:: What you are asked to do ::
Would you please output, word for word, the span of the listing below that opens on the line containing "In a deep skillet or pot, heat" and closes on the line containing "per batch. Remove the fried bites with a"? Include both ends and nothing more.

====== Extracted entries

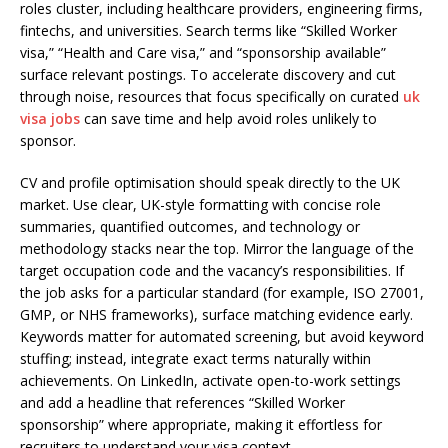
roles cluster, including healthcare providers, engineering firms,
fintechs, and universities. Search terms like “Skilled Worker
visa,” “Health and Care visa,” and “sponsorship available”
surface relevant postings. To accelerate discovery and cut
through noise, resources that focus specifically on curated
uk
visa jobs
can save time and help avoid roles unlikely to
sponsor.
CV and profile optimisation should speak directly to the UK
market. Use clear, UK-style formatting with concise role
summaries, quantified outcomes, and technology or
methodology stacks near the top. Mirror the language of the
target occupation code and the vacancy’s responsibilities. If
the job asks for a particular standard (for example, ISO 27001,
GMP, or NHS frameworks), surface matching evidence early.
Keywords matter for automated screening, but avoid keyword
stuffing; instead, integrate exact terms naturally within
achievements. On LinkedIn, activate open-to-work settings
and add a headline that references “Skilled Worker
sponsorship” where appropriate, making it effortless for
recruiters to understand your visa context.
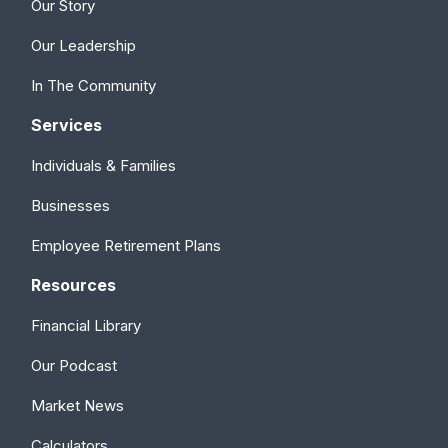
Our Story
Our Leadership
In The Community
Services
Individuals & Families
Businesses
Employee Retirement Plans
Resources
Financial Library
Our Podcast
Market News
Calculators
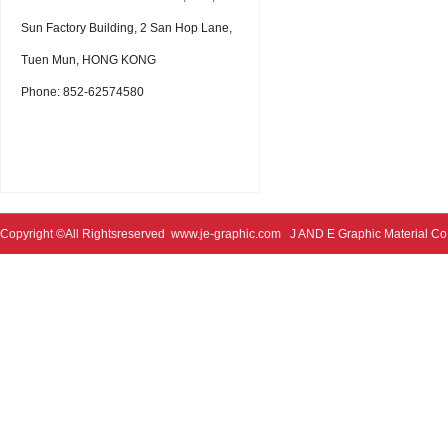
Sun Factory Building, 2 San Hop Lane,
Tuen Mun, HONG KONG
Phone: 852-62574580
Copyright ©All Rightsreserved
www.je-graphic.com
J AND E Graphic Material Co;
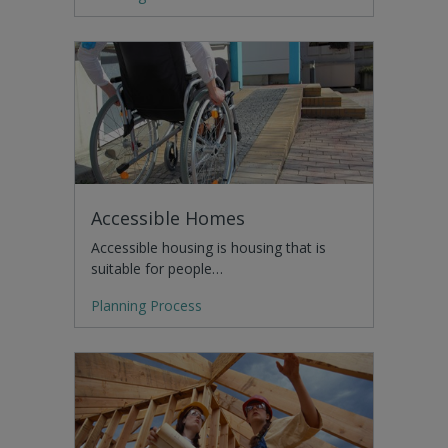
Accessible Homes
Accessible housing is housing that is
suitable for people…
Planning Process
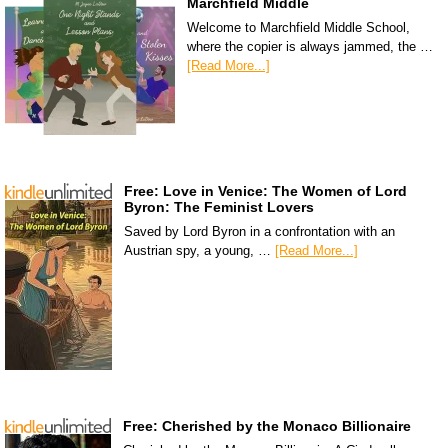
Marchfield Middle
Welcome to Marchfield Middle School,
where the copier is always jammed, the …
[Read More...]
Free: Love in Venice: The Women of Lord
Byron: The Feminist Lovers
Saved by Lord Byron in a confrontation with an
Austrian spy, a young, …
[Read More...]
Free: Cherished by the Monaco Billionaire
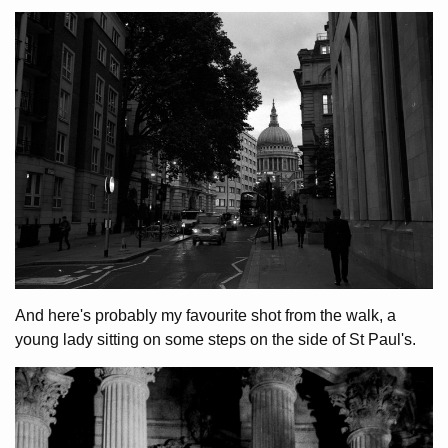
And here's probably my favourite shot from the walk, a
young lady sitting on some steps on the side of St Paul's.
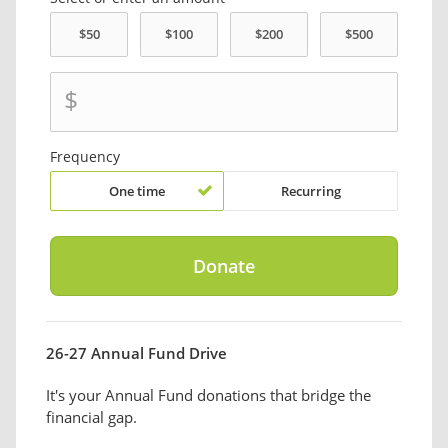
$
Frequency
One time
Recurring
26-27 Annual Fund Drive
It's your Annual Fund donations that bridge the
financial gap.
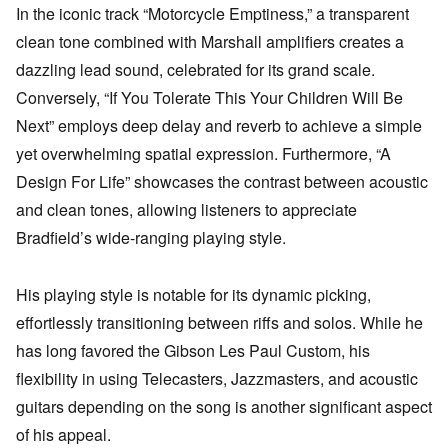
In the iconic track “Motorcycle Emptiness,” a transparent
clean tone combined with Marshall amplifiers creates a
dazzling lead sound, celebrated for its grand scale.
Conversely, “If You Tolerate This Your Children Will Be
Next” employs deep delay and reverb to achieve a simple
yet overwhelming spatial expression. Furthermore, “A
Design For Life” showcases the contrast between acoustic
and clean tones, allowing listeners to appreciate
Bradfield’s wide-ranging playing style.
His playing style is notable for its dynamic picking,
effortlessly transitioning between riffs and solos. While he
has long favored the Gibson Les Paul Custom, his
flexibility in using Telecasters, Jazzmasters, and acoustic
guitars depending on the song is another significant aspect
of his appeal.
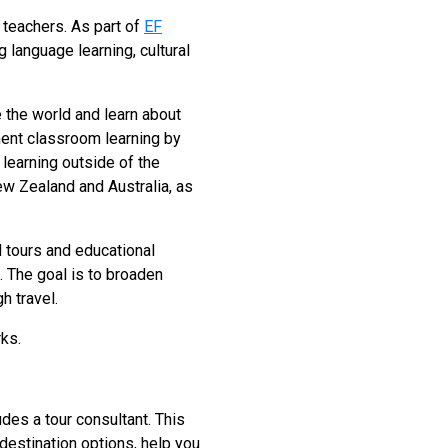
 teachers. As part of
EF
 language learning, cultural
 the world and learn about
ment classroom learning by
 learning outside of the
New Zealand and Australia, as
d tours and educational
s. The goal is to broaden
h travel.
rks.
des a tour consultant. This
 destination options, help you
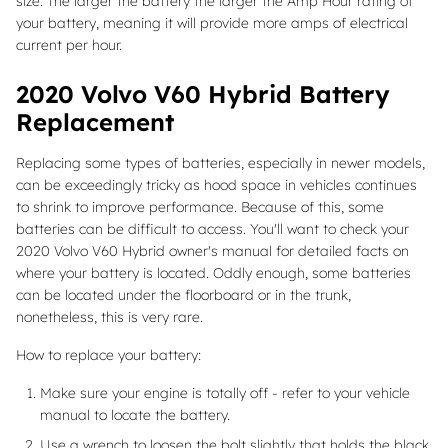
size. The larger the battery the larger the Amp Hour rating of
your battery, meaning it will provide more amps of electrical
current per hour.
2020 Volvo V60 Hybrid Battery
Replacement
Replacing some types of batteries, especially in newer models,
can be exceedingly tricky as hood space in vehicles continues
to shrink to improve performance. Because of this, some
batteries can be difficult to access. You'll want to check your
2020 Volvo V60 Hybrid owner's manual for detailed facts on
where your battery is located. Oddly enough, some batteries
can be located under the floorboard or in the trunk,
nonetheless, this is very rare.
How to replace your battery:
Make sure your engine is totally off - refer to your vehicle
manual to locate the battery.
Use a wrench to loosen the bolt slightly that holds the black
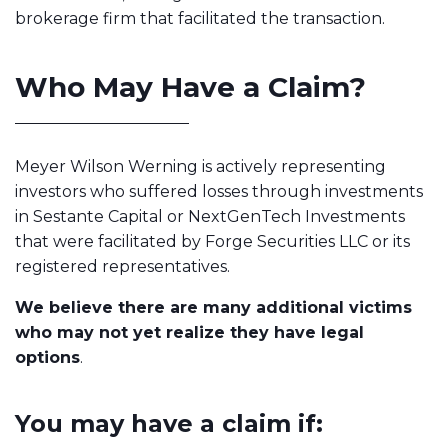
brokerage firm that facilitated the transaction.
Who May Have a Claim?
Meyer Wilson Werning is actively representing
investors who suffered losses through investments
in Sestante Capital or NextGenTech Investments
that were facilitated by Forge Securities LLC or its
registered representatives.
We believe there are many additional victims
who may not yet realize they have legal
options
.
You may have a claim if:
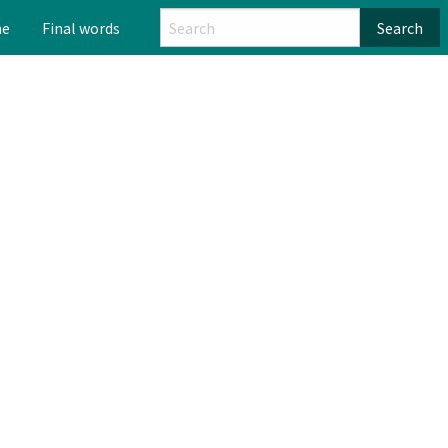
me
Final words
Search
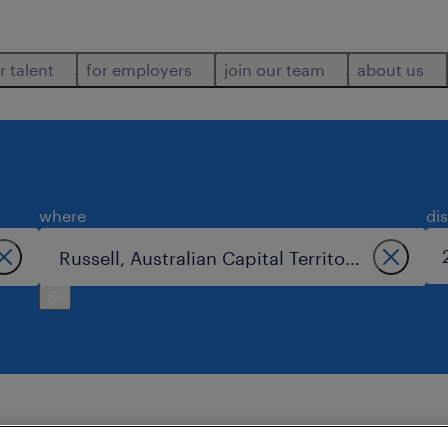
r talent
for employers
join our team
about us
where
di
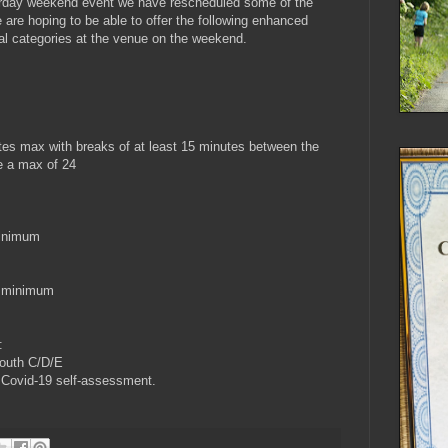
urday weekend event we have rescheduled some of the
are hoping to be able to offer the following enhanced
al categories at the venue on the weekend.
tes max with breaks of at least 15 minutes between the
be a max of 24
minimum
s minimum
:
youth C/D/E
e Covid-19 self-assessment.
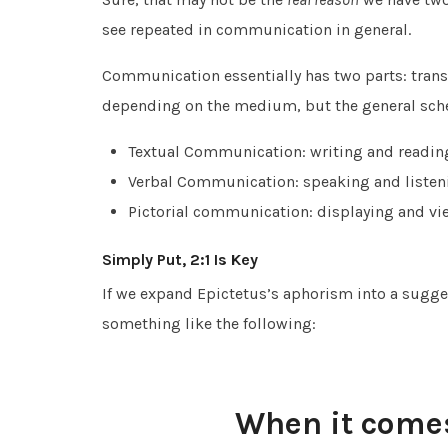
see repeated in communication in general.
Communication essentially has two parts: transm
depending on the medium, but the general sch
Textual Communication: writing and readin
Verbal Communication: speaking and listen
Pictorial communication: displaying and vi
Simply Put, 2:1 Is Key
If we expand Epictetus’s aphorism into a sugge
something like the following:
When it come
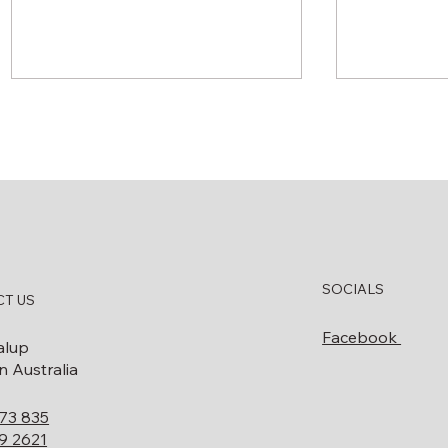
How to Know When Your
What Doe
SOCIALS
Diesel Bowser Needs
Decommis
T US
Servicing or Replacing
Involve? 
Facebook
Guide
alup
 Australia
73 835
9 2621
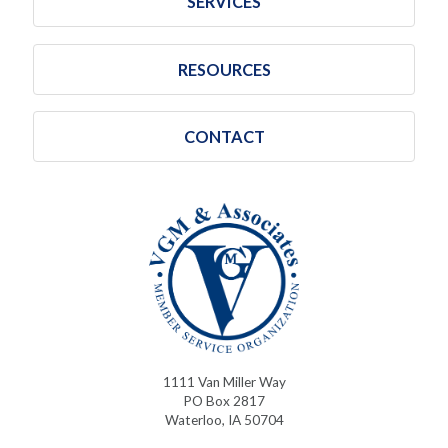
SERVICES
RESOURCES
CONTACT
1111 Van Miller Way
PO Box 2817
Waterloo, IA 50704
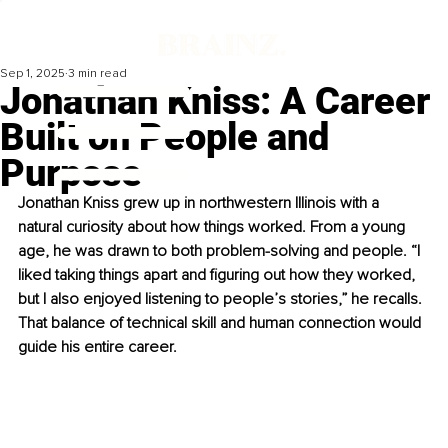
Sep 1, 2025
3 min read
Jonathan Kniss: A Career
Built on People and
Purpose
Jonathan Kniss grew up in northwestern Illinois with a 
natural curiosity about how things worked. From a young 
age, he was drawn to both problem-solving and people. “I 
liked taking things apart and figuring out how they worked, 
but I also enjoyed listening to people’s stories,” he recalls. 
That balance of technical skill and human connection would 
guide his entire career.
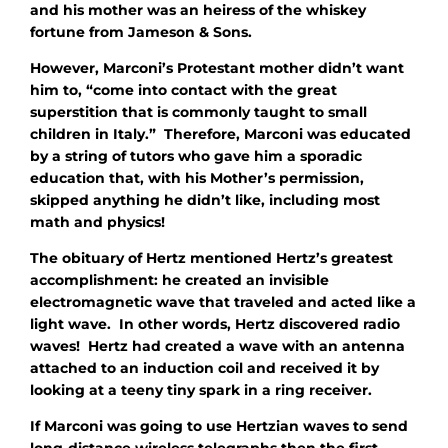
and his mother was an heiress of the whiskey
fortune from Jameson & Sons.
However, Marconi’s Protestant mother didn’t want
him to, “come into contact with the great
superstition that is commonly taught to small
children in Italy.” Therefore, Marconi was educated
by a string of tutors who gave him a sporadic
education that, with his Mother’s permission,
skipped anything he didn’t like, including most
math and physics!
The obituary of Hertz mentioned Hertz’s greatest
accomplishment: he created an invisible
electromagnetic wave that traveled and acted like a
light wave. In other words, Hertz discovered radio
waves! Hertz had created a wave with an antenna
attached to an induction coil and received it by
looking at a teeny tiny spark in a ring receiver.
If Marconi was going to use Hertzian waves to send
long-distance wireless telegraphs then the first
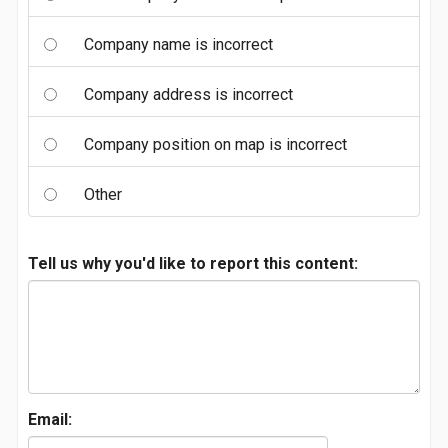
Company name is incorrect
Company address is incorrect
Company position on map is incorrect
Other
Tell us why you'd like to report this content:
Email:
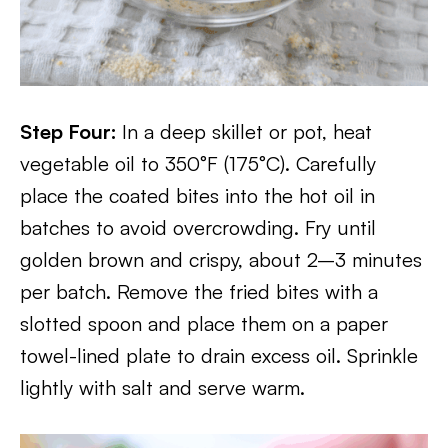
Step Four:
In a deep skillet or pot, heat
vegetable oil to 350°F (175°C). Carefully
place the coated bites into the hot oil in
batches to avoid overcrowding. Fry until
golden brown and crispy, about 2–3 minutes
per batch. Remove the fried bites with a
slotted spoon and place them on a paper
towel-lined plate to drain excess oil. Sprinkle
lightly with salt and serve warm.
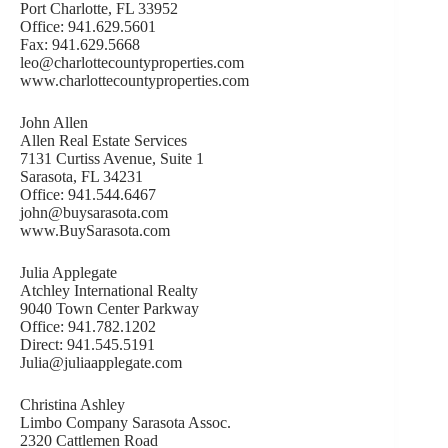
Port Charlotte, FL 33952
Office: 941.629.5601
Fax: 941.629.5668
leo@charlottecountyproperties.com
www.charlottecountyproperties.com
John Allen
Allen Real Estate Services
7131 Curtiss Avenue, Suite 1
Sarasota, FL 34231
Office: 941.544.6467
john@buysarasota.com
www.BuySarasota.com
Julia Applegate
Atchley International Realty
9040 Town Center Parkway
Office: 941.782.1202
Direct: 941.545.5191
Julia@juliaapplegate.com
Christina Ashley
Limbo Company Sarasota Assoc.
2320 Cattlemen Road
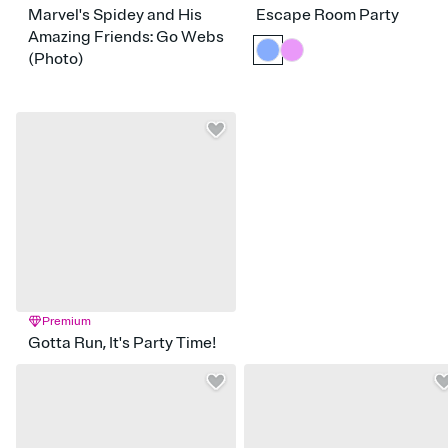
Marvel's Spidey and His
Escape Room Party
Amazing Friends: Go Webs
(Photo)
Premium
Gotta Run, It's Party Time!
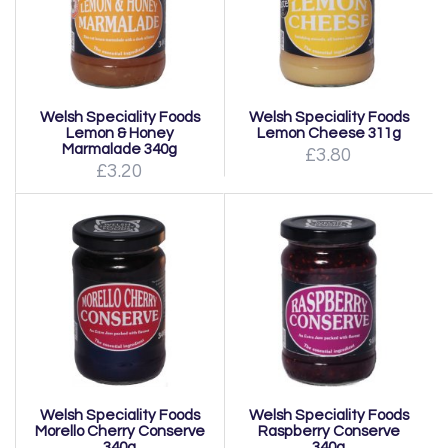
Welsh Speciality Foods
Welsh Speciality Foods
Lemon & Honey
Lemon Cheese 311g
Marmalade 340g
£3.80
£3.20
Welsh Speciality Foods
Welsh Speciality Foods
Morello Cherry Conserve
Raspberry Conserve
340g
340g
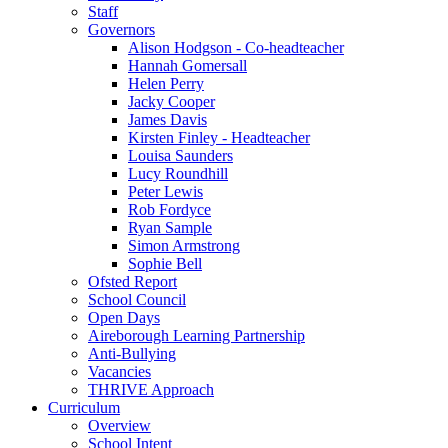
Staff
Governors
Alison Hodgson - Co-headteacher
Hannah Gomersall
Helen Perry
Jacky Cooper
James Davis
Kirsten Finley - Headteacher
Louisa Saunders
Lucy Roundhill
Peter Lewis
Rob Fordyce
Ryan Sample
Simon Armstrong
Sophie Bell
Ofsted Report
School Council
Open Days
Aireborough Learning Partnership
Anti-Bullying
Vacancies
THRIVE Approach
Curriculum
Overview
School Intent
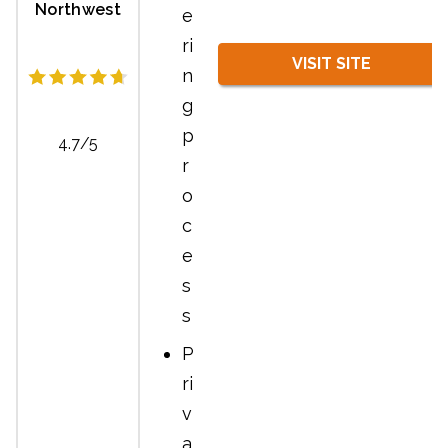
Northwest
e
ri
VISIT SITE
n
g
p
4.7/5
r
o
c
e
s
s
P
ri
v
a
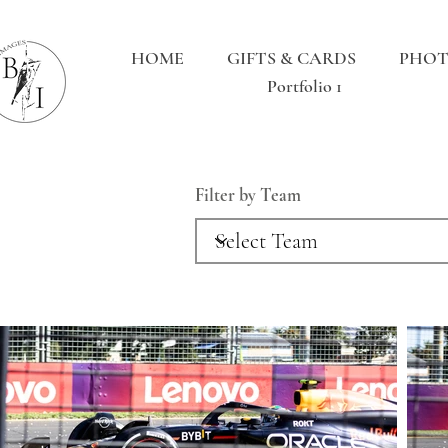
HOME
GIFTS & CARDS
PHOT
Portfolio 1
Filter by Team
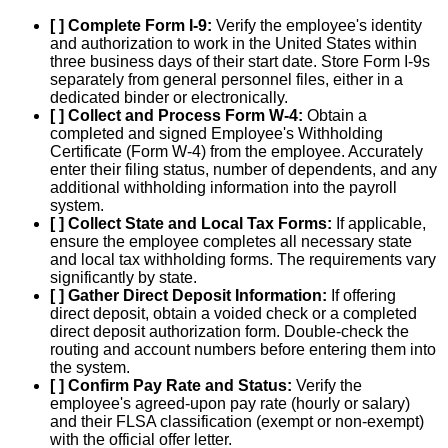
[ ] Complete Form I-9:
Verify the employee's identity
and authorization to work in the United States within
three business days of their start date. Store Form I-9s
separately from general personnel files, either in a
dedicated binder or electronically.
[ ] Collect and Process Form W-4:
Obtain a
completed and signed Employee's Withholding
Certificate (Form W-4) from the employee. Accurately
enter their filing status, number of dependents, and any
additional withholding information into the payroll
system.
[ ] Collect State and Local Tax Forms:
If applicable,
ensure the employee completes all necessary state
and local tax withholding forms. The requirements vary
significantly by state.
[ ] Gather Direct Deposit Information:
If offering
direct deposit, obtain a voided check or a completed
direct deposit authorization form. Double-check the
routing and account numbers before entering them into
the system.
[ ] Confirm Pay Rate and Status:
Verify the
employee's agreed-upon pay rate (hourly or salary)
and their FLSA classification (exempt or non-exempt)
with the official offer letter.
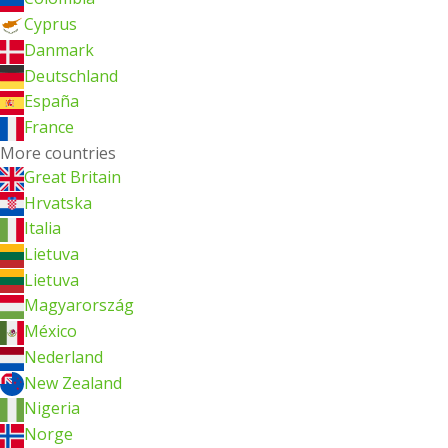
Cyprus
Danmark
Deutschland
España
France
More countries
Great Britain
Hrvatska
Italia
Lietuva
Lietuva
Magyarország
México
Nederland
New Zealand
Nigeria
Norge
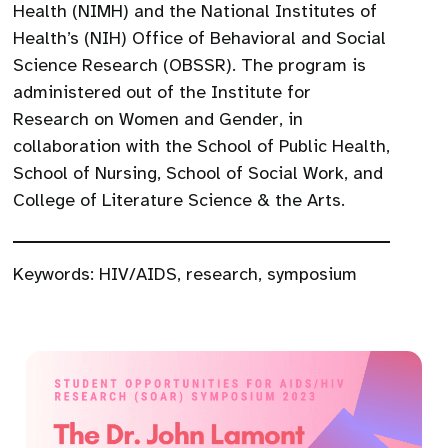
Health (NIMH) and the National Institutes of
Health’s (NIH) Office of Behavioral and Social
Science Research (OBSSR). The program is
administered out of the Institute for
Research on Women and Gender, in
collaboration with the School of Public Health,
School of Nursing, School of Social Work, and
College of Literature Science & the Arts.
Keywords:
HIV/AIDS
,
research
,
symposium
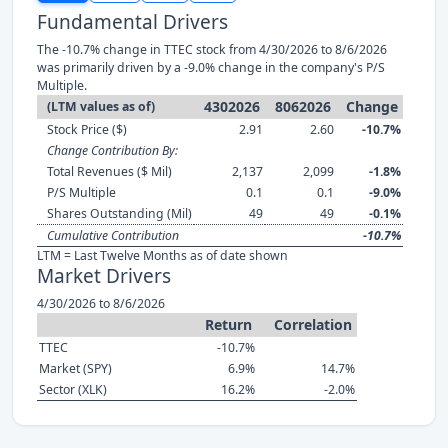
Fundamental Drivers
The -10.7% change in TTEC stock from 4/30/2026 to 8/6/2026
was primarily driven by a -9.0% change in the company's P/S
Multiple.
4302026
8062026
Change
(LTM values as of)
Stock Price ($)
2.91
2.60
-10.7%
Change Contribution By:
Total Revenues ($ Mil)
2,137
2,099
-1.8%
P/S Multiple
0.1
0.1
-9.0%
Shares Outstanding (Mil)
49
49
-0.1%
Cumulative Contribution
-10.7%
LTM = Last Twelve Months as of date shown
Market Drivers
4/30/2026 to 8/6/2026
Return
Correlation
TTEC
-10.7%
Market (SPY)
6.9%
14.7%
Sector (XLK)
16.2%
-2.0%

============

:: Written solution ::
In a deep skillet or pot, heat
vegetable oil to 350°F (175°C). Carefully
place the coated bites into the hot oil in
batches to avoid overcrowding. Fry until
golden brown and crispy, about 2–3 minutes
per batch. Remove the fried bites with a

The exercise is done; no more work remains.